I asked about prices and was told that each chick was sold for between 40-50 baht (between 88p and £1.10). I am not sure what KFC Thailand’s prices are like but they are probably a bit less than those in the UK.
As I was going to bed, and just after I switched off the light, I noticed the shadow of a lizard on the tiled floor. One side of my room consists of large glass doors and the lizard was on the outside of the glass and I immediately thought the lizard’s underside, including its ‘hands’, would make an interesting photo. The result is now in my gallery though I wish I had been able to avoid the reflection of the flash on the glass door.
Thursday 14th July
At lunchtime I had the chance I have been waiting for to speak to the Director about creating an English language section of the www.mbvschool.com website. At the moment, the address is in English but the entire website is in Thai. Other similar schools in Thailand have English sections which encourage the use and learning of the language as well as imparting all the news and information about the school itself.
The Director thought it was a good idea, and so does Mr I.T., the teacher here who looks after the website and whose name I can never remember. Whether anything will come of my idea is another matter. I told the Director I would happily help check the English for any mistakes before anything is uploaded since nothing is worse than trying to read strangled English online. I also told him that I can still do this via email after I leave the school.

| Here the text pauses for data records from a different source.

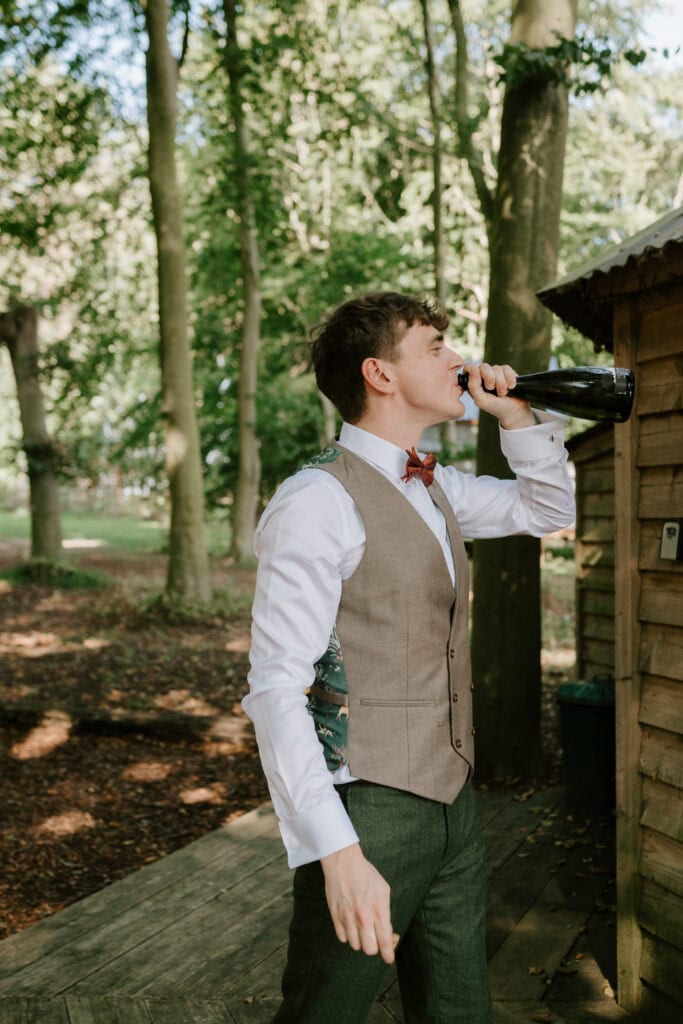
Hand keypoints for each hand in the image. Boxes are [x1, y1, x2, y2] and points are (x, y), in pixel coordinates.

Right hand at [320, 843, 398, 963]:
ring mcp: (348, 918)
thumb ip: (385, 913)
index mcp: (379, 910)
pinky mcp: (335, 917)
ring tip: (361, 927)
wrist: (343, 862)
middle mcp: (363, 917)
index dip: (388, 955)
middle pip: (370, 950)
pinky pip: (342, 938)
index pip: (385, 942)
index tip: (389, 959)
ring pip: (355, 945)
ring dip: (360, 940)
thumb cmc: (366, 875)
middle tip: (374, 938)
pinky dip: (348, 935)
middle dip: (374, 947)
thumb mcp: (384, 890)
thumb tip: (386, 932)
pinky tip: (350, 923)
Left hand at [462, 361, 534, 429]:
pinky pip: (506, 368)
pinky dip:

A good example of how not to compose an English section on a school website can be found at www.loeipit.ac.th which is the school where Ajarn Joy attended a seminar earlier this week. Just click on the flag at the top for the English version. I thought it was hilarious when I first read it but then....well, what do you think ?
After dinner with my host family they often watch a tv soap opera which, though I can’t understand what the characters are saying in Thai, seems to revolve around tempestuous love affairs and bumping one another off. While this is going on I sometimes watch the gekkos on the wall. They hide out behind the calendar or poster and appear now and again. This evening I saw a small one catch a large moth that had fluttered by. Just then, two other gekkos appeared and seemed intent on grabbing the moth for themselves. A chase ensued and the first gekko disappeared with its prey. The other two confronted each other. Their tongues lashed and their tails wagged aggressively before they headed in different directions. Anyway, it passes the time till the next advertising break when I can leave and go back to ‘my’ house.